Universal solfege

WORK IN PROGRESS

Universal Solfege was invented by Nick Vuci. It builds on the work of Margo Schulter to create a systematic solfege which can be applied to a variety of microtonal scales.

The principle is that we can divide the interval spectrum into discreet areas which can then be used to take subsets for most microtonal scales we can imagine. It's not an exhaustive solution but a practical and practicible one.

When we look at the spectrum of the octave we find that we have a few main interval classes, which we denote with consonants that are evocative and distinct to the names of the interval classes:

The Unison and the Octave, which we denote with "A"

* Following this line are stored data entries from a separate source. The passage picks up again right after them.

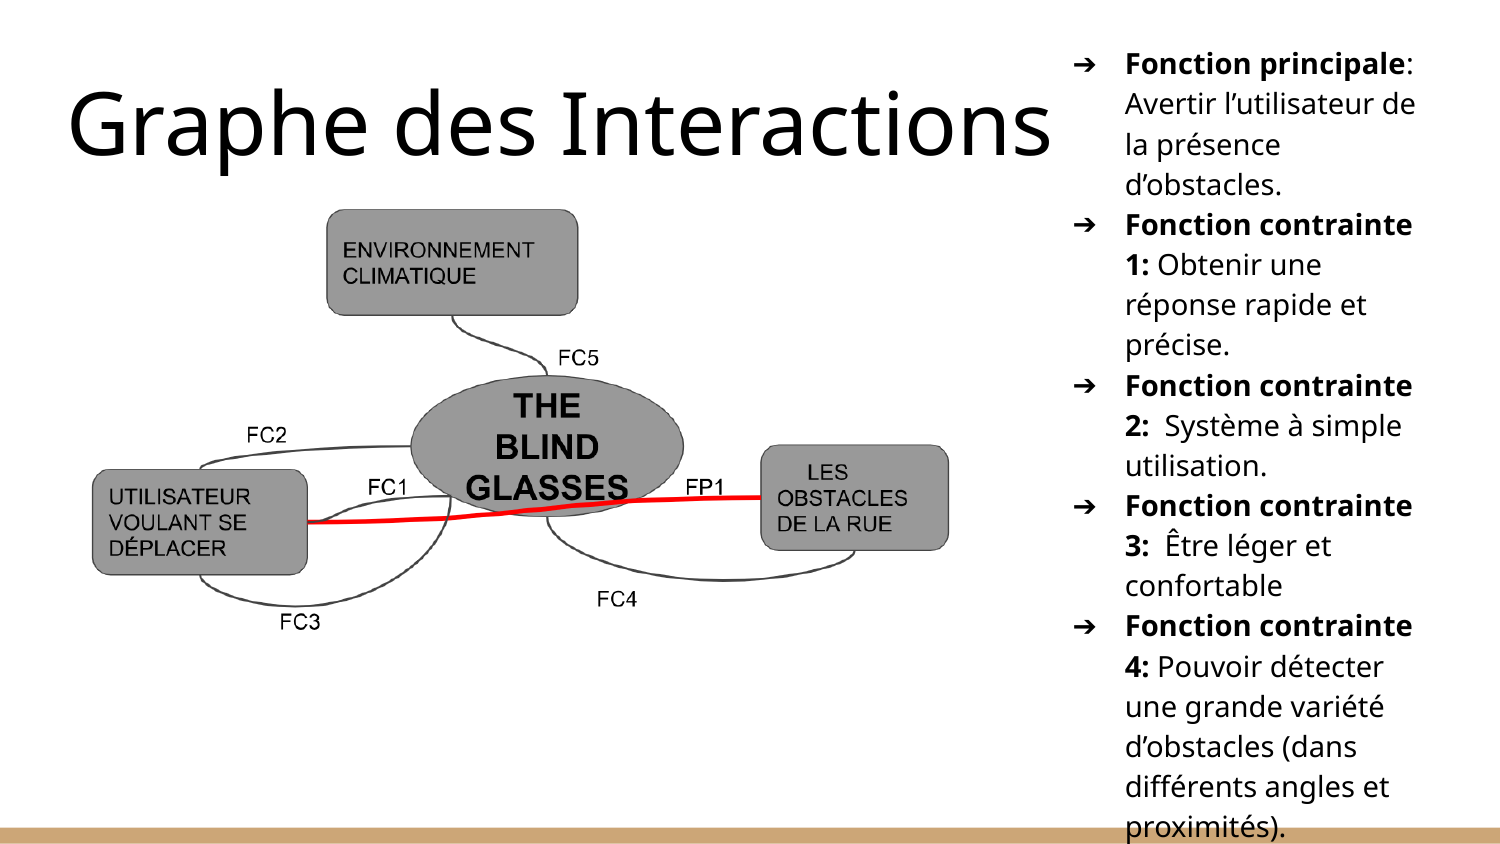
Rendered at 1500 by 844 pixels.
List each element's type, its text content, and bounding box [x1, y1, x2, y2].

title Graphe des Interactions [51, 51, 1034, 189]
list Fonction principale: Avertir l’utilisateur de la présence d’obstacles. Fonction contrainte 1: Obtenir une réponse rapide et précise. Fonction contrainte 2: Système à simple utilisation. Fonction contrainte 3: Être léger et confortable Fonction contrainte 4: Pouvoir détecter une grande variété d’obstacles (dans différents angles et proximités). Fonction contrainte 5: Résister aux températures extrêmes. [1034, 25, 1449, 778]
picture [50, 187, 1004, 706]
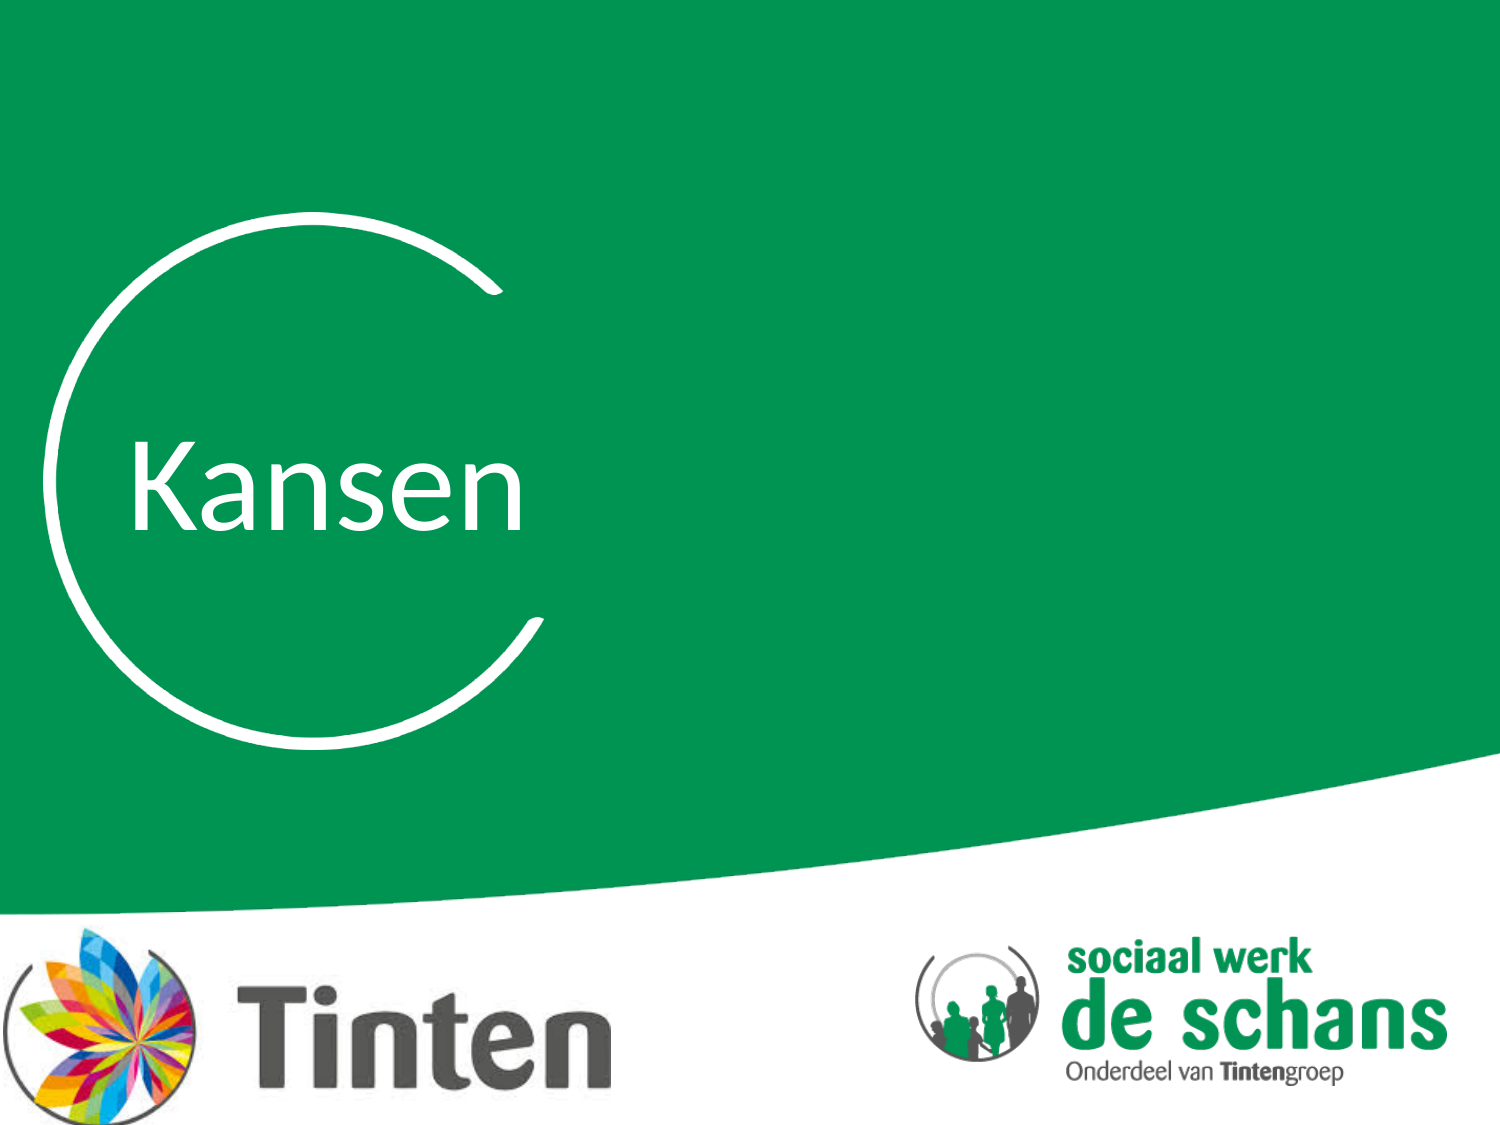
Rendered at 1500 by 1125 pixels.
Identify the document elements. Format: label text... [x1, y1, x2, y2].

picture [0, 212, 1500, 1125]
title Kansen [112, 354, 1388, 596]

The Seconds, which we denote with "S-"

The Thirds, which we denote with "Th-"

The Fourths, which we denote with "Fo-"

The Tritones, which we denote with "Trai-"

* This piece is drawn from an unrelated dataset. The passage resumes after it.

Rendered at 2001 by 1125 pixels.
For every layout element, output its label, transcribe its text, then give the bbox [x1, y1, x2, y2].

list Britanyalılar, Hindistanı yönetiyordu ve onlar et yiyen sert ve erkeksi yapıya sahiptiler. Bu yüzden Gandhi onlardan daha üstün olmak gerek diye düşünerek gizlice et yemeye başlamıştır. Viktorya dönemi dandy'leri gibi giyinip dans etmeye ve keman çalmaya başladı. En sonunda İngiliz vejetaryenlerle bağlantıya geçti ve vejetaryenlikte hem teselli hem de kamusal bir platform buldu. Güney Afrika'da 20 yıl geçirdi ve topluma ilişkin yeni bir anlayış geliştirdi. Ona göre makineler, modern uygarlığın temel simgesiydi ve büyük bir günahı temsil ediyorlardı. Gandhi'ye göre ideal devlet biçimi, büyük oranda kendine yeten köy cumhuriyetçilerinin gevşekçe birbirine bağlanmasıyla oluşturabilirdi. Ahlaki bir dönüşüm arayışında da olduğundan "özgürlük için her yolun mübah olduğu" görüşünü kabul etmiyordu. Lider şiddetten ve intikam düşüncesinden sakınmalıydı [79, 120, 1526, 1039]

The Fifths, which we denote with "Fi-"

The Sixths, which we denote with "X-"

The Sevenths, which we denote with "V-"

Of these, the seconds, thirds, sixths, and sevenths have major, neutral, and minor versions, which we can denote with the vowels "ay" "oo" and "ai" (mimicking the distinct vowels of the words "major" "neutral" and "minor").

All of the main categories have small medium and large versions, which we can denote with the consonant affixes "s" "m" and "l"

The further, more esoteric categories do not have major, minor, neutral, large, medium, or small versions. They are:

Commatic ranges, which we denote with "O" and "Co"

The dieses range, which we denote with "Ee" and "Dee"

The Superfourth range, "Foo"

The Subfifth range, "Fu"

The two equable heptatonic ranges, "Ha" and Hoo"  

The four interseptimal ranges, which may be further broken down into

two categories:

The two interseptimals which touch perfect intervals, denoted as Na Noo

The two which do not, Ni Nee

Example: 13edo 5L3s 5|2

0 A

184.615 Say

276.923 Thai

461.538 Ni

646.154 Fu

738.462 Ni

923.077 ka

1107.692 Va

1200. A